**Material for the task**:
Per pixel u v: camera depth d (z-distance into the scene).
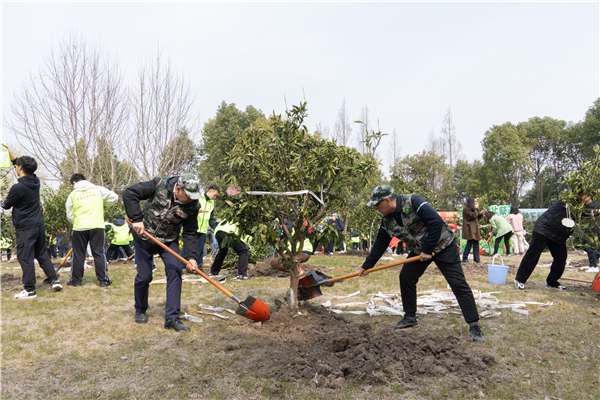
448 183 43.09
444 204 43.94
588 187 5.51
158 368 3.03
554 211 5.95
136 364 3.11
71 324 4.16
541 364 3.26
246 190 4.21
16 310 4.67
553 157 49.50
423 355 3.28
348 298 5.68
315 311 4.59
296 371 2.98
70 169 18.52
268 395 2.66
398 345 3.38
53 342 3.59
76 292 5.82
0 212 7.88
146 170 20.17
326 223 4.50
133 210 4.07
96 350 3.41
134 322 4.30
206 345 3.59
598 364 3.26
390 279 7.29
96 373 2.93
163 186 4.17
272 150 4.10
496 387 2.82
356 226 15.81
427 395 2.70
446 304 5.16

==

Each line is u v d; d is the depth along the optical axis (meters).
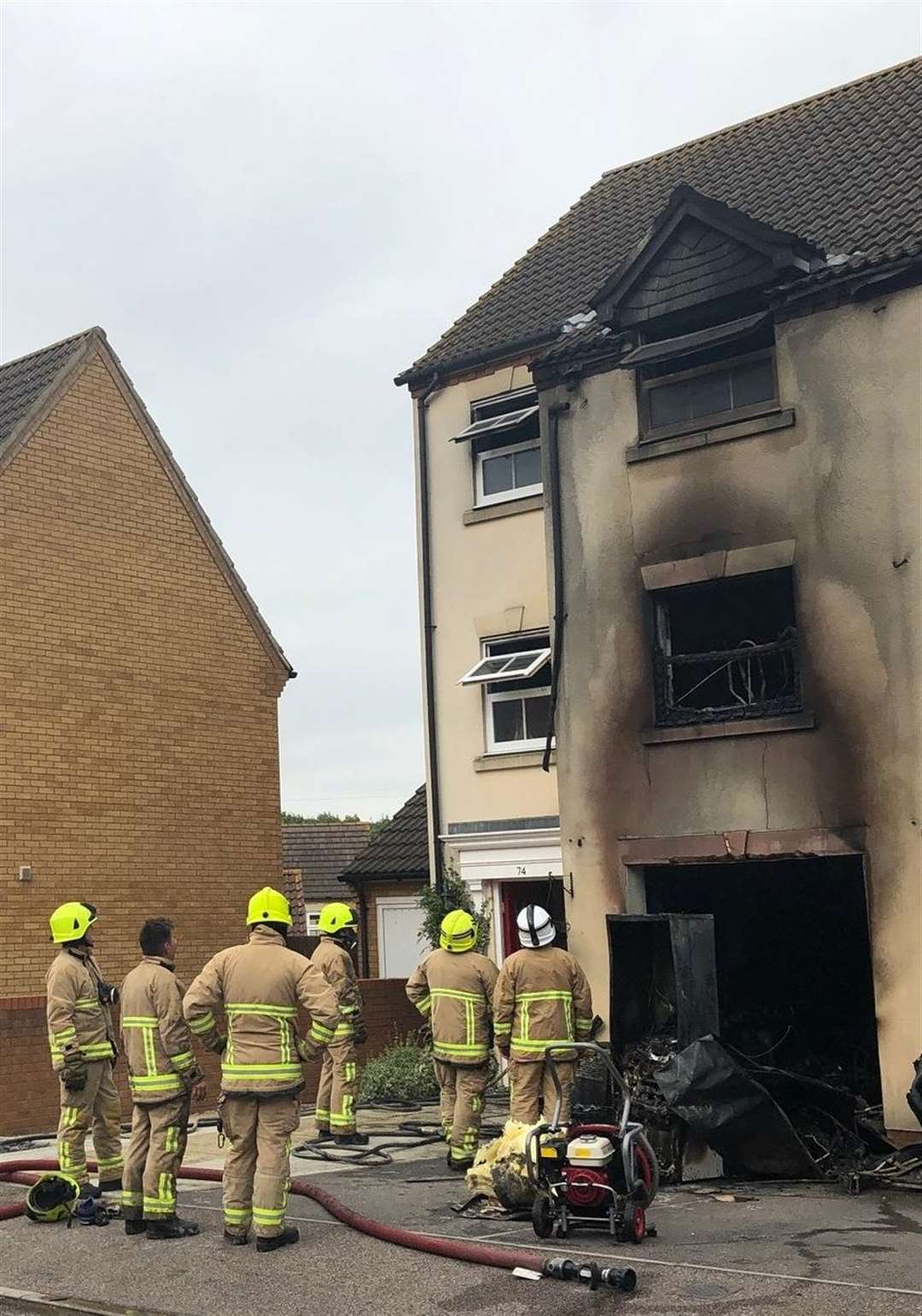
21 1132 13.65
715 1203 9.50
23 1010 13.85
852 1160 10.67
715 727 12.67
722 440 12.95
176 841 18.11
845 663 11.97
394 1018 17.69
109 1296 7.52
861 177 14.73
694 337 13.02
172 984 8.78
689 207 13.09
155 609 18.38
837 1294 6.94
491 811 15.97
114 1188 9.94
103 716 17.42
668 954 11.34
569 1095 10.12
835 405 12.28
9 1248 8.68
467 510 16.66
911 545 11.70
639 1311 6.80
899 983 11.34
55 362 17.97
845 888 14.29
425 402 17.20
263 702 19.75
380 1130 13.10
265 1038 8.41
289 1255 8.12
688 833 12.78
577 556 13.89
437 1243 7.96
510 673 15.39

--

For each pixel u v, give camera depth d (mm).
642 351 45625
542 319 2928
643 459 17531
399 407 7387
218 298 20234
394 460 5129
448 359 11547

**To do**: Among the lines above, repeat exactly those from the line with "172 984 8.78" to the line with "510 673 15.39", counting both ends.

**Answer to the problem**:
172 984 8.78
689 207 13.09
155 609 18.38
837 1294 6.94
491 811 15.97
114 1188 9.94
103 716 17.42
668 954 11.34
569 1095 10.12
835 405 12.28
9 1248 8.68
467 510 16.66
911 545 11.70
639 1311 6.80
899 983 11.34
55 362 17.97
845 888 14.29
425 402 17.20
263 702 19.75
380 1130 13.10
265 1038 8.41
289 1255 8.12
688 833 12.78
577 556 13.89
437 1243 7.96
510 673 15.39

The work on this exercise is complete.